YOUTH Review

Note: This is a reprint of my review for Youth, which originally ran on September 12, 2015 after seeing it at the Toronto Film Festival. I am publishing it again today as it hits theaters this weekend.

I may not have any right to review director Paolo Sorrentino's (The Great Beauty) new film given I'm what I'd consider a youthful twenty-eight and this is clearly a film meant to elicit the broad scope, the big picture or the authentic perspective of an experienced life. I recognize that I can't even attempt to understand all of what this film is trying to say or all of what Sorrentino hopes to accomplish with such a work, but I feel I can at least recognize what he is going for. In fact, one character even describes the seeming intent of Youth within the film when he describes the film he's set to direct himself as a, "sentimental and intellectual last statement." While Sorrentino himself seems far from this stage of his career it seems as if that's the kind of film he intended to produce here; a sentimental ode to aging and the wisdom that experience and perspective bring while simultaneously becoming too old to recall any of this knowledge as processed through the guise of an intellectual. There is no issue with the aspiration as I would love to bear witness to a film that does some kind of justice to the striking injustice that is finally reaching a point where you might find some true hint of understanding only to develop Alzheimer's or croak the next day, but Youth is more a film that serves as a discussion of such philosophies and ideas rather than one that tells a story that conveys such ideas.

▶ [EXERCISE REQUIREMENTS]:
a - Can you copy the Youth review word for word from "YOUTH Review" to "theaters this weekend."?
b - Why does the writer of the Youth review feel unqualified to review Sorrentino's film?

▶ [DATASET ENTRIES]:
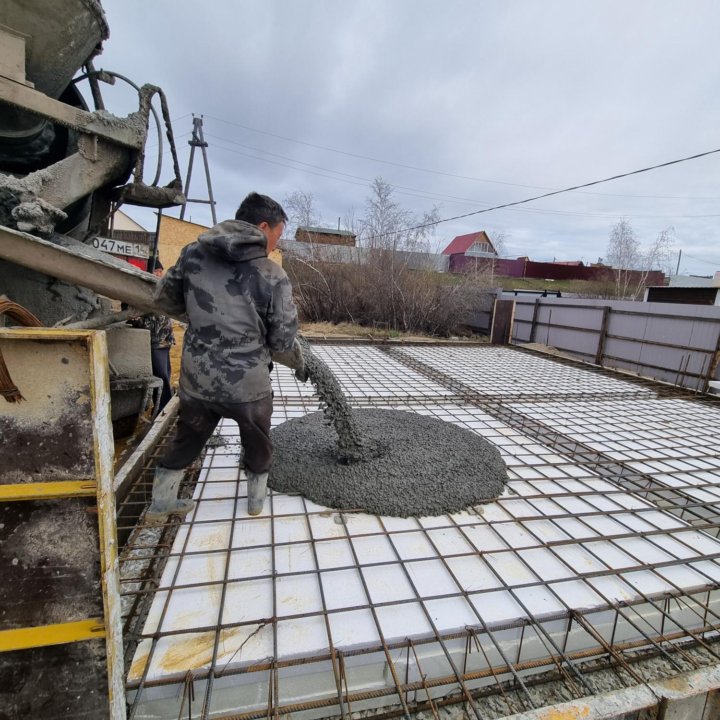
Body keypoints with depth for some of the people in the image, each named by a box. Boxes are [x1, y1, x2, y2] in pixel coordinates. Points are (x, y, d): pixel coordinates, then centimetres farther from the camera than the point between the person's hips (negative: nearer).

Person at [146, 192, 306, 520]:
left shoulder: (193, 252, -2)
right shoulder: (273, 275, -13)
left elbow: (164, 300, 10)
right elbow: (283, 341, -9)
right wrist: (300, 365, 11)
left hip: (196, 379, 4)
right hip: (248, 383, -3)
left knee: (186, 440, 26)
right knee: (258, 444, 24)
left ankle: (160, 503, 43)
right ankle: (256, 500, 43)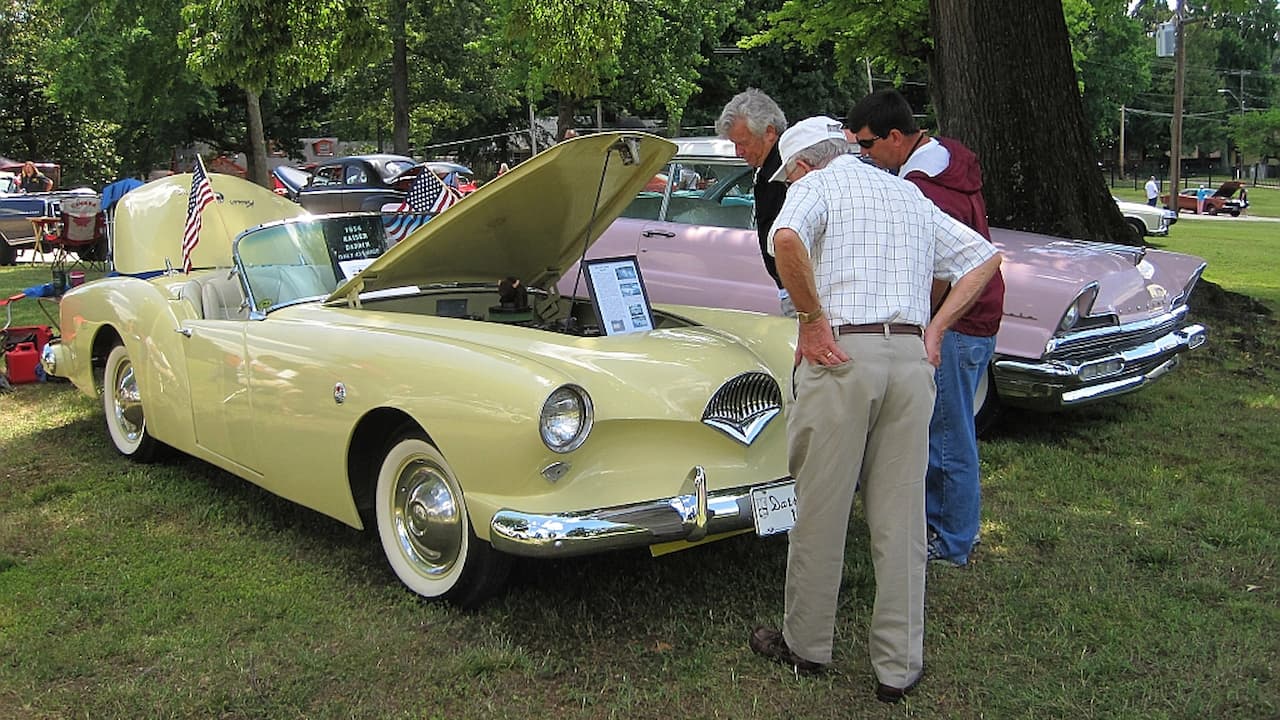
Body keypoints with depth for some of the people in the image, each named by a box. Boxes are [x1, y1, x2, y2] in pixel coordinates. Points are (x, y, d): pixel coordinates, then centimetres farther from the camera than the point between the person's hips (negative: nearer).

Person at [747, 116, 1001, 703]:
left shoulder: (817, 185, 4)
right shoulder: (909, 194, 23)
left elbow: (786, 238, -20)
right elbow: (986, 258, 24)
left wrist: (812, 318, -11)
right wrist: (935, 329, 15)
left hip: (842, 353, -5)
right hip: (911, 358, 5)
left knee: (820, 511, 6)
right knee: (900, 518, 7)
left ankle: (806, 645, 20)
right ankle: (898, 667, 13)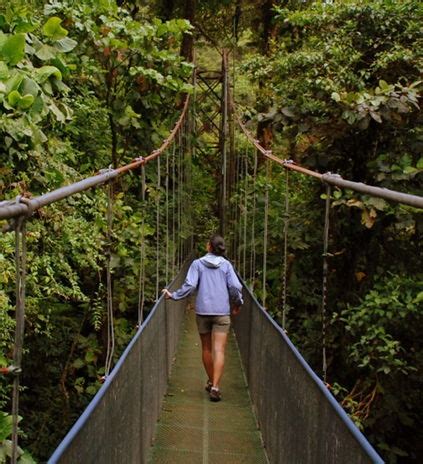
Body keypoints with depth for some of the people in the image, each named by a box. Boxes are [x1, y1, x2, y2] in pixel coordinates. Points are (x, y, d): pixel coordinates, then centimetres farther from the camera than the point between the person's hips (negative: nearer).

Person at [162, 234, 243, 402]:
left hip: (203, 311, 1)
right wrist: (237, 304, 13)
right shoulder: (226, 265, 1)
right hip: (222, 312, -1)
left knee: (206, 348, 16)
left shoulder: (198, 264, -1)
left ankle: (211, 382, 30)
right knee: (219, 350, -4)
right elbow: (235, 286, -2)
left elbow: (189, 285, -11)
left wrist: (173, 295, -1)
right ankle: (215, 387, -14)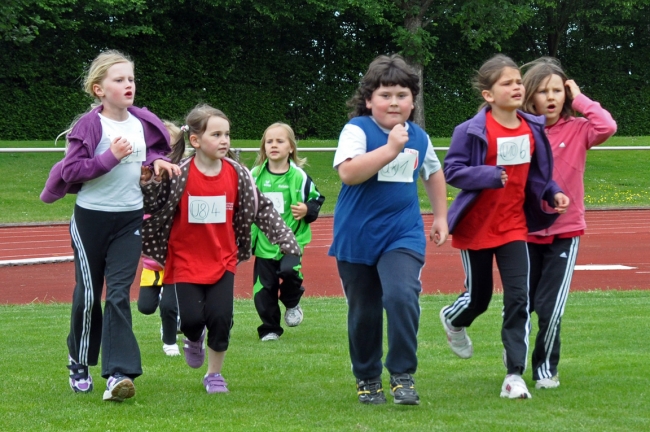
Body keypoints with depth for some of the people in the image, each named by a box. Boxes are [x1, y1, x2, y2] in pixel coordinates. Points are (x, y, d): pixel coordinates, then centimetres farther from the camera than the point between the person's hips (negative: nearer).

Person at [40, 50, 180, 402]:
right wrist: (111, 157, -25)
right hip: (91, 217, -3)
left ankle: (119, 373, -13)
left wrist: (156, 160, -1)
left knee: (119, 293, -6)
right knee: (88, 293, 9)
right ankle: (79, 363, 29)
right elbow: (71, 170, -18)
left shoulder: (142, 123, 2)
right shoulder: (89, 125, -13)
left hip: (130, 218, 3)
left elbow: (154, 149, 21)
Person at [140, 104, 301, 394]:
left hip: (222, 259, 2)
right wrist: (148, 184, -29)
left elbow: (261, 209, 7)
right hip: (185, 260, -2)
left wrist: (286, 241, 5)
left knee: (220, 317, -6)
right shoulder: (178, 175, -11)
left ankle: (214, 374, 15)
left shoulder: (237, 174, -2)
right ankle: (194, 339, 31)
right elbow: (152, 206, -9)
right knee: (192, 319, -8)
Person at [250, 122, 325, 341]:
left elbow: (316, 200, 6)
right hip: (264, 242, 2)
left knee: (289, 270, -27)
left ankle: (292, 304, 5)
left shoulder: (299, 176, -3)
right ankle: (270, 329, 19)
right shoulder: (255, 175, 2)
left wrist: (307, 210, -12)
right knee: (264, 289, 2)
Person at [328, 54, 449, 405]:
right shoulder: (357, 130, -10)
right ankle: (367, 379, 28)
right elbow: (348, 172, -27)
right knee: (363, 313, 9)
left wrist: (441, 217, 23)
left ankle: (403, 375, -11)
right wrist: (391, 148, -29)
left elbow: (433, 174, 25)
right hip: (357, 237, -2)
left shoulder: (418, 137, 5)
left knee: (401, 296, -22)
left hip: (403, 235, 2)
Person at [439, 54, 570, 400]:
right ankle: (453, 320, 48)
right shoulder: (472, 131, -15)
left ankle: (515, 374, -4)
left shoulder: (532, 129, 1)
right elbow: (452, 171, -15)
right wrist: (488, 176, -29)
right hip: (476, 227, -3)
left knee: (518, 298, -8)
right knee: (479, 296, 11)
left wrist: (553, 193, -1)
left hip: (514, 226, 3)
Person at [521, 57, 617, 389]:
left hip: (565, 231, -1)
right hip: (526, 231, 1)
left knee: (550, 308, -7)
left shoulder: (577, 130, -4)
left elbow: (607, 127, -23)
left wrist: (580, 99, -14)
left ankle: (545, 367, 15)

▶ [RESPONSES TO THE EXERCISE]:
a -
YOUTH Review

Note: This is a reprint of my review for Youth, which originally ran on September 12, 2015 after seeing it at the Toronto Film Festival. I am publishing it again today as it hits theaters this weekend.

b - The writer is only twenty-eight, while the film is clearly meant to convey the broad scope and perspective of an experienced life. So the writer can't fully understand everything the film is trying to say.